Fini rinnega ancora se stesso: le correnti? Erano "metastasi"

Il presidente della Camera fino a ieri si diceva contrario alle divisioni ma adesso guida la fronda degli ex An e reclama più potere personale

Gianfranco Fini rimane nel Pdl ma vuole che la componente ex An, con lui saldamente alla testa, conti di più. Per questo - di fatto -, da ieri, ha dato vita ad una corrente. Non lo seguirà tutta An, una parte di An, e minoritaria. Ci sono materie sulle quali vuol dire la sua e in modo non sporadico. Insomma, devono sapere, nel Pdl, che da ieri non si tratterà più di qualche esternazione fatta ogni tanto, ma di esternazioni accompagnate dai numeri: quelle dei deputati e dei senatori (nonché di tutti gli amministratori locali, consiglieri di amministrazione di entità varie) che faranno pesare e contare - appunto - la loro forza.

Secondo noi Gianfranco Fini fu un po’ avventato e troppo radicale quando si pronunciò fortemente contro le correnti. Lo ha fatto recentemente, nel libro di Bruno Vespa, Donne di cuori, dove al proposito sostenne «Se ragionassi con la logica dell’esistenza di una componente finiana nel Pdl, mi sarei tenuto stretta Alleanza nazionale. Le correnti avevano senso quando servivano a gestire fette di potere, o comunque in partiti di carattere ideologico. Come si fa oggi a portare una logica di corrente dentro un partito “liquido”?».
Evidentemente il partito, nel frattempo, si è solidificato e Fini ha deciso di solidificare il suo potere interno. All'assemblea nazionale di An, il 2 luglio del 2005, fu, se possibile, ancora più radicale e deciso: «Se avrò la fiducia di questa assemblea - disse - intendo governare il partito senza le correnti. Non faccio alcun appello al loro scioglimento. Ne nego l’esistenza poi loro potranno anche continuare ad esistere, ma An va liberata dalle correnti: sono una metastasi che rischia di distruggere il corpo del partito».

I gruppi organizzati all’interno dei partiti ci sono sempre stati e, lo dimostrano i fatti di ieri, ci saranno ancora. Nei partiti ci sono sempre state la destra e la sinistra. Ci sono state sempre sensibilità diverse. Quando poi un partito nasce dalla fusione di altri partiti questo è vero ancora di più. Le correnti sono un male in sé? No. O meglio, dipende.

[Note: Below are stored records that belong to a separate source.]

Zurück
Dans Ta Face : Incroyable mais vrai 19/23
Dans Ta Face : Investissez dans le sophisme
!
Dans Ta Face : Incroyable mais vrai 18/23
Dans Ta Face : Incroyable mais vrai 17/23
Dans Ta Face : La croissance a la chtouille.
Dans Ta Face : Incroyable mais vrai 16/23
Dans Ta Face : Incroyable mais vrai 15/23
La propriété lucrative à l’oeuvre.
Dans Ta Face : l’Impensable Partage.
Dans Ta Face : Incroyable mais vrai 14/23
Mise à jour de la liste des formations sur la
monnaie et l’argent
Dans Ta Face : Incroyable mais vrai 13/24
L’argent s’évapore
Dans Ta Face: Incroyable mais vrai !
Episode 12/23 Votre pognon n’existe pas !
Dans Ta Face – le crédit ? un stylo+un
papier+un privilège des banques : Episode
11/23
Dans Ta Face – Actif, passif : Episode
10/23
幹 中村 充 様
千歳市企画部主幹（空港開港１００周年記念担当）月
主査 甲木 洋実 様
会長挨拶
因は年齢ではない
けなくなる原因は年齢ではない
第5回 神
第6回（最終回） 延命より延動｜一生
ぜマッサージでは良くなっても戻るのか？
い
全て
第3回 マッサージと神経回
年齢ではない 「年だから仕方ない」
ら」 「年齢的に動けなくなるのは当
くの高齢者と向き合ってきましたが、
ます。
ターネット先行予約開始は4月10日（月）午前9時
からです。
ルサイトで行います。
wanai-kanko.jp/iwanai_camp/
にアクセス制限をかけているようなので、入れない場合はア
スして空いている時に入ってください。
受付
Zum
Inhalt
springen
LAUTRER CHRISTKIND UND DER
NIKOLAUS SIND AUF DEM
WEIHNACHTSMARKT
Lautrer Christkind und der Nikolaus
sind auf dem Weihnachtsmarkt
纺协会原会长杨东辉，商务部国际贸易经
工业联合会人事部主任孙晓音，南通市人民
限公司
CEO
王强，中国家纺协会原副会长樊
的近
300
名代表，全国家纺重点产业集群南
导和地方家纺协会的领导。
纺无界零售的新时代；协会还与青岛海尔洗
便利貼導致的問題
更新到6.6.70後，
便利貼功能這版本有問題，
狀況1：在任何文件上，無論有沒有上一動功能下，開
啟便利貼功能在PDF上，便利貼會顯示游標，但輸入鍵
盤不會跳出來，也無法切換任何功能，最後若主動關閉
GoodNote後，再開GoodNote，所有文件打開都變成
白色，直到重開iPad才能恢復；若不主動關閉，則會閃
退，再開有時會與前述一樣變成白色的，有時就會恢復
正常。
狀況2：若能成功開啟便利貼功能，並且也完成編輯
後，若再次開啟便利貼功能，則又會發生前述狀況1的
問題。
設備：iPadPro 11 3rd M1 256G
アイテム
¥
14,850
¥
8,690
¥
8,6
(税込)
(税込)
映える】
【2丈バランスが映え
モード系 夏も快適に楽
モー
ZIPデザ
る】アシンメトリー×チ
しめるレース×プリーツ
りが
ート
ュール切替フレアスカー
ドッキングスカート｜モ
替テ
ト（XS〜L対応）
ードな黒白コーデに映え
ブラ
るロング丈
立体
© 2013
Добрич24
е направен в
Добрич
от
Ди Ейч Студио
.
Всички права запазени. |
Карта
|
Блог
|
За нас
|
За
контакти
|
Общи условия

Nelle ultime settimane si sono date tante letture della crisi dei rapporti tra Fini e Berlusconi. In molti hanno pensato, e qualcuno lo ha anche detto, che la chiave di lettura giusta era quella del lettino (psicoanalitico) e non quella politica. Altri hanno richiamato la lettura solo ed esclusivamente legata alle sedie e alle poltrone. Senza poltrone, d’altra parte, non si governa, si emettono solo dei labili e pii desideri. Tutto regolare, almeno dall’agorà greca in poi.
Ma Fini tutto questo lo sa meglio di Berlusconi e lo sapeva anche quando, un po’ avventatamente, fece quelle dichiarazioni che abbiamo riportato.

La storia va avanti per correnti, vale per il pensiero e vale per la prassi - politica compresa -. Senza correnti l’aria si fa malsana e le acque stagnano e marciscono. Nel pensiero vale la stessa legge: senza correnti di pensiero saremmo fermi a qualche secolo fa. Ma devono essere correnti forti, impetuose quando c’è bisogno. Non devono essere spifferi perché con quelli ci si ammala e non si va da nessuna parte.

Finora abbiamo l’impressione che non siamo arrivati neanche allo spiffero. Ci siamo fermati prima. Si è trattato di cosucce, robaccia. Che non serve. Ci fossero da ieri delle belle correnti d’aria fresca nel Pdl crediamo che gli elettori non sarebbero che contenti. Potrebbe essere un’occasione.

Come suggerì Fedele Confalonieri dopo la statuetta in faccia al Cavaliere, da un male se ne potrebbe ricavare un bene. Speriamo che sia così. Speriamo.

E poi un’ultima raccomandazione: almeno in questa fase, presidente Fini, faccia Lei, non mandi avanti i suoi, è meglio per tutti. Se ci permette, Lei compreso.